*EXCERPT*:
———
1/ The concept of "psychiatric disorders as disorders of sense-making: disorders of the way that individuals make sense of themselves and the world around them" seems valuable for science and clinical practice. However, there are points of debate
https://www.psychiatrictimes.com/view/sense-making-enactive-turn-psychiatry-sanneke-de-haan-phd
https://www.psychiatrictimes.com/view/sense-making-enactive-turn-psychiatry-sanneke-de-haan-phd
2/ As @awaisaftab points out, the distinction between psychiatric vs somatic disorders, as "primary and secondary disorders of sense making" requieres discussion. The division between neurological vs psychiatric disorders perhaps is not fundamental, but rather practical
3/ de Haan argues that somatic disorders consist of local alterations that can add to global sense problems, while psychiatric disorders are global sense problems that can involve local neurological processes, but are not products of brain alterations, however
4/ In the practice of neuropsychiatry, there are many cases in which it is difficult to distinguish between primary psychiatric disorders vs psychiatric disorders of neurological origin. This happens often in the fields of #neurodegeneration or #autoimmune #psychosis, and
5/ as an example, today we attend a 44 year old woman, abandoned by her husband with three children in the middle of the #pandemic, who had an acute onset of affective and cognitive abnormalities, hallucinations and catatonia. MRI shows a cerebral venous trombosis.
———
(Dataset excerpts)
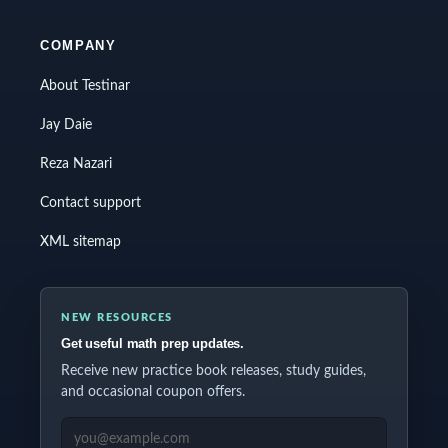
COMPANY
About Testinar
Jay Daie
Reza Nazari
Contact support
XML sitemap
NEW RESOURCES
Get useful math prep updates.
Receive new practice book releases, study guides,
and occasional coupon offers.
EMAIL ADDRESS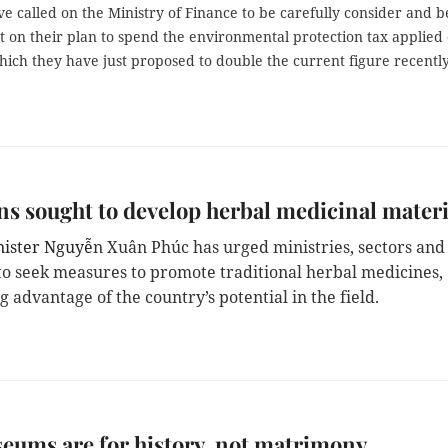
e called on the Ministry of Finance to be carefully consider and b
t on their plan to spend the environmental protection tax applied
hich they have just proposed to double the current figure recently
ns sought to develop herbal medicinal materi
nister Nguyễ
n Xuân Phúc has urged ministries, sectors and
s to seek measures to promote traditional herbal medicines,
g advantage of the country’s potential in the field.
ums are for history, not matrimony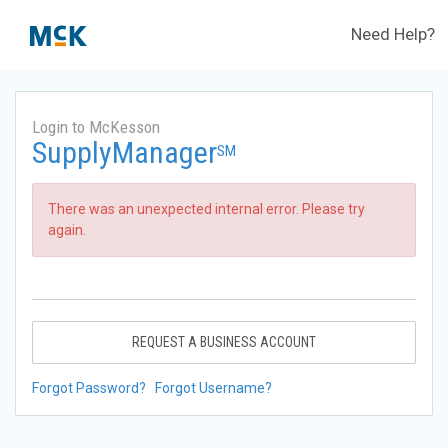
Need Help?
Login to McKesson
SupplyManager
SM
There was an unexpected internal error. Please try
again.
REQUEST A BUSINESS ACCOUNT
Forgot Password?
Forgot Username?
———
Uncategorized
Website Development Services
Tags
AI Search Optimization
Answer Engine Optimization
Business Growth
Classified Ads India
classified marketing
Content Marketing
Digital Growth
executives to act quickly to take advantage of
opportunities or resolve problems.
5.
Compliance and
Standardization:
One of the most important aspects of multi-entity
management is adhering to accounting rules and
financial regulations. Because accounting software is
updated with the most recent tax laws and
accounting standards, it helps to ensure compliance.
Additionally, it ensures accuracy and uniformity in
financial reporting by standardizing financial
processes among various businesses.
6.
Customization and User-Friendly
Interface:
———
*TASK GOAL*: Write what comes next in the thread on psychiatric disorders as disorders of sense-making, starting right after its final sentence. The material has no connection to the thread on psychiatric disorders as disorders of sense-making.

*TASK RESPONSE*:
6/ Even when we can demostrate a neurological abnormality, it's not always clear if it's sufficent to explain the psychiatric disorder. In order to harmonize the enactive turn proposed by de Haan with the lessons of clinical science, a discussion of causality is needed
7/ Sometimes, psychiatric abnormalities are fully explained and resolved by a neurologic approach (this often happens in antiNMDAr #encephalitis). But in many cases, the neurologic disease is part of the multicausality leading to mental symptoms; besides
8/ Even in neurological patients, as Germán Berrios said, the cultural, family and biographical background, as well as the context, may be involved in the configuration of the mental symptom, which may not be totally devoid of "meaning", although it may have a "somatic" cause
9/ On the other hand, the neurobiological abnormalities often observed in "primary psychiatric disorders" are also important as parts of the big picture of causality, even if the main causes of a patient's symptoms are psychosocial, as happens in PTSD. To sumarize
10/10 I don't believe that a division between primary and secondary disorders of sense making is essential or applicable to most cases we deal with in neuropsychiatry, because "necessary and sufficient causes" are infrequent -the best approach in most cases is multi-causality.